Friday, August 26, 2005

I have been reading Mizuko Ito's new edited collection "Personal, portable, pedestrian: Mobile phones in Japanese life" (edited with Daisuke Okabe and Misa Matsuda).


The first paragraph of Mizuko's introduction notes:
In contrast to the cellular phone of the United States (defined by technical infrastructure), and the mobile of the United Kingdom (defined by the untethering from fixed location) (Kotamraju and Wakeford 2002), the Japanese term keitai (roughly translated, "something you carry with you") references a somewhat different set of dimentions. A keitai is not so mcuh about a new technical capability or freedom of motion but about a snug and intimate technosocial tethering, a personal devide supporting communications that are a constant, lightweight, and mundane presence in everyday life" (2005, p. 1).
Sounds pretty exciting doesn't it? I am loving it!!
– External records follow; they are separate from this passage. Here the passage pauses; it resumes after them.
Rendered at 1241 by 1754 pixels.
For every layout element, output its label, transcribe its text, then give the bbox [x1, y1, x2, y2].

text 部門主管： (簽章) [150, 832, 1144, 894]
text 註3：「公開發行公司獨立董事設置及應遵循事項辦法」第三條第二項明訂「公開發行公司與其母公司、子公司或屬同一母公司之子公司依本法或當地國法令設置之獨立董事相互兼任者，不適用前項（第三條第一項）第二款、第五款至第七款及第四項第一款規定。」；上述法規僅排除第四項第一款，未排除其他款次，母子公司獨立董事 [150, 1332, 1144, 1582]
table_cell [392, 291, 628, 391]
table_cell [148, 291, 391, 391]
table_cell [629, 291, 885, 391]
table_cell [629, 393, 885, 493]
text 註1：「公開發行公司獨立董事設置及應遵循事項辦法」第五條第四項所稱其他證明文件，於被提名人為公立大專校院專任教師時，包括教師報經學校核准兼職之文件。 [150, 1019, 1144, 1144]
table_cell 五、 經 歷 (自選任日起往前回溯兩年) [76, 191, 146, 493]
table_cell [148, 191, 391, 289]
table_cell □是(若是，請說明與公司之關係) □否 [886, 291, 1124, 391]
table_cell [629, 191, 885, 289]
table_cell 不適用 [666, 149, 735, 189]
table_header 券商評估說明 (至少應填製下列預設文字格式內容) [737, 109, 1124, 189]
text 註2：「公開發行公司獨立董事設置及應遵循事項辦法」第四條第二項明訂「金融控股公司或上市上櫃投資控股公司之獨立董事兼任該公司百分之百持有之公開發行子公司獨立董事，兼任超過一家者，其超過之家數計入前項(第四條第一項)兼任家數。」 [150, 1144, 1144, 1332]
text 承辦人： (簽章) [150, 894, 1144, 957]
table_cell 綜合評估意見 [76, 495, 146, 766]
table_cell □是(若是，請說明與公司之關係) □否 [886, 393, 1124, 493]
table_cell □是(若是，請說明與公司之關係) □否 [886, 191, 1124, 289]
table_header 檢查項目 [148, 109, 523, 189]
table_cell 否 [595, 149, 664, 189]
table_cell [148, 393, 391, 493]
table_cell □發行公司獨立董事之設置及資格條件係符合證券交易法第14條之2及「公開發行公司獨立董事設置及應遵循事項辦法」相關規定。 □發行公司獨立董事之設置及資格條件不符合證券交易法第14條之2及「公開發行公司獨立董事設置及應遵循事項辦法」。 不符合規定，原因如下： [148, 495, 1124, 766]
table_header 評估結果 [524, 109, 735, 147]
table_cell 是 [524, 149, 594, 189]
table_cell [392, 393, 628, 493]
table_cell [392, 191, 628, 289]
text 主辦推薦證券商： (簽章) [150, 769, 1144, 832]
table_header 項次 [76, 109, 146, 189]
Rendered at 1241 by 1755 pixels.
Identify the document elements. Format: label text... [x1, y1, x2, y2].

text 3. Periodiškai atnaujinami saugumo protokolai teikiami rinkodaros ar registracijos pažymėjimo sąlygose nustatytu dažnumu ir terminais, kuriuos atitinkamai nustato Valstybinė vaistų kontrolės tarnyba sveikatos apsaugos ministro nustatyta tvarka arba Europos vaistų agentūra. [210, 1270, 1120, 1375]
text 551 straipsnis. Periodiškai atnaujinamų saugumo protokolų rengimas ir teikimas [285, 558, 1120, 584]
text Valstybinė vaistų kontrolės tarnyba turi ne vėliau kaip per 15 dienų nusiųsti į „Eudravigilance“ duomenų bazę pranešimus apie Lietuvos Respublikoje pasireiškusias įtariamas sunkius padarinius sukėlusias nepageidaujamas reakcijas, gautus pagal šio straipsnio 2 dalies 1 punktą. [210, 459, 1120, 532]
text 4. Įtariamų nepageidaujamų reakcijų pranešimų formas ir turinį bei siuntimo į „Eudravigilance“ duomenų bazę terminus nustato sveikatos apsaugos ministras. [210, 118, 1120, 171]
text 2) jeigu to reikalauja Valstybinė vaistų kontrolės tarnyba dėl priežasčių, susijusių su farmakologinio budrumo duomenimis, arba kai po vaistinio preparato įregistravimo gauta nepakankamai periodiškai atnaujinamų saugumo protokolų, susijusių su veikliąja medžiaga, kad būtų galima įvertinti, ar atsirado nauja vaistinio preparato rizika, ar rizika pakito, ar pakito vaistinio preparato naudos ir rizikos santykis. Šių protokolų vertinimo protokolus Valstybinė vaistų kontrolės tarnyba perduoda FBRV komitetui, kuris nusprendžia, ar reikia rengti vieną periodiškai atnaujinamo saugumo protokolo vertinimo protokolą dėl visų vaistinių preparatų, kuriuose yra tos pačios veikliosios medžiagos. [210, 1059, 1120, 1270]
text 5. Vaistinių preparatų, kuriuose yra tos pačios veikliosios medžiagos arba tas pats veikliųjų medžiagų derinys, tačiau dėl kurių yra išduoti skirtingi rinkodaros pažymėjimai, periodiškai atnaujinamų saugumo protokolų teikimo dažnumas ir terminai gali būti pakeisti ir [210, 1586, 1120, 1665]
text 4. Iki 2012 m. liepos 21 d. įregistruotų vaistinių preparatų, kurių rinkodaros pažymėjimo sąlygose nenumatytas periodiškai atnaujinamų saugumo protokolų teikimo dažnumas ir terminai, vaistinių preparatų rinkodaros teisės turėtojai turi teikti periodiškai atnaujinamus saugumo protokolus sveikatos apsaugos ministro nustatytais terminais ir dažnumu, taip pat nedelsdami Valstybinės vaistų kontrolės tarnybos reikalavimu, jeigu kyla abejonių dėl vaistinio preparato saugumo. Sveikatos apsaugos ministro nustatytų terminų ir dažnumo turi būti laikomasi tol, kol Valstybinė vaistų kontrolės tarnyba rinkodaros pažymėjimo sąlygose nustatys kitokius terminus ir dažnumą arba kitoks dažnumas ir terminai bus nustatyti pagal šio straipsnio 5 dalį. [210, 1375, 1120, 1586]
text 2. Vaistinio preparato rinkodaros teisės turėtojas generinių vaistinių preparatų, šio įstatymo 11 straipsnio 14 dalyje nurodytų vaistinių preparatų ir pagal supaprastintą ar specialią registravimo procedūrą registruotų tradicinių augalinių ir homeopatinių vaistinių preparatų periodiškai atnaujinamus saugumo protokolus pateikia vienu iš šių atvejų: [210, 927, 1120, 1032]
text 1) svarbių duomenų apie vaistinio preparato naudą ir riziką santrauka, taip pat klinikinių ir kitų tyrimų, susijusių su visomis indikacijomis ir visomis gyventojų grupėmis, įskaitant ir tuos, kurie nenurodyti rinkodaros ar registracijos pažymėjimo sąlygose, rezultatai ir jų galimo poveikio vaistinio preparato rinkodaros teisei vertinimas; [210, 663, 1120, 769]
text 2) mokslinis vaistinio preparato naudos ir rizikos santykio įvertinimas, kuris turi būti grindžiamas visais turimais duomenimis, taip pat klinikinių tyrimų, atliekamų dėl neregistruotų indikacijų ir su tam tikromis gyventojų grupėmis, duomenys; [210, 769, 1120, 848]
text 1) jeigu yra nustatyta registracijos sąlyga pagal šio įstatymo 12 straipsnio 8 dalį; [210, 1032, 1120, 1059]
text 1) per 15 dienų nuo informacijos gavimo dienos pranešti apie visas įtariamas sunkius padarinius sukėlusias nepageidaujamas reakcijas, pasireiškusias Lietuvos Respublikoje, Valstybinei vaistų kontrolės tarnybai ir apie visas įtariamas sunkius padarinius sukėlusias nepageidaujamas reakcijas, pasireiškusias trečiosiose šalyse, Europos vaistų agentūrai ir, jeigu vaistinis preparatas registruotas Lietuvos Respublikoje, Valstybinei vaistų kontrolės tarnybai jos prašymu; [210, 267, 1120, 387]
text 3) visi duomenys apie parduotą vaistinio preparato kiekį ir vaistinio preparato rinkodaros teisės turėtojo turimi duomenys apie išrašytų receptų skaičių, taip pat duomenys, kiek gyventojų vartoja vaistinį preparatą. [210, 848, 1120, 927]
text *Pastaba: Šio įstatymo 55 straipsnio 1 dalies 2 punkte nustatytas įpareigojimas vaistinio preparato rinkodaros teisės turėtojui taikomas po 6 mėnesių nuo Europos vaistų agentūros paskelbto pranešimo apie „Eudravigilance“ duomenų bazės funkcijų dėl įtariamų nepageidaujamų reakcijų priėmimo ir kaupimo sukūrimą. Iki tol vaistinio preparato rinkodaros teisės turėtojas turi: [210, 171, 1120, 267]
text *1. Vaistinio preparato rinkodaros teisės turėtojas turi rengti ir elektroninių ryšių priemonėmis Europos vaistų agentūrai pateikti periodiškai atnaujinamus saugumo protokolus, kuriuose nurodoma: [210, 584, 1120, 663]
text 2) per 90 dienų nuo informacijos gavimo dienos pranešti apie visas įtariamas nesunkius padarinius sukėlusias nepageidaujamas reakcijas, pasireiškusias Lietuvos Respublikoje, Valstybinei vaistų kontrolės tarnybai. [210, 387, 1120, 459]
Given that mobile technologies are becoming so embedded in everyday life, this is an important piece of work that foregrounds the ways in which technologies are taken up in the everyday and located in complex crossroads of culture, politics, economics and culture.

4 comments:

Guy Merchant said...

Sounds like a really good book. I have it on order, thanks for the post.

Joolz said...

I got mine ... but not with 10% off.

Victoria Carrington said...

sadly, i don't think i got the discount either. oh well....i never was good with money. isn't her introduction brilliant -- i want to write erudite and thought provoking introductions like that!!

Guy Merchant said...

....now beginning to think that the introduction's actually the best bit!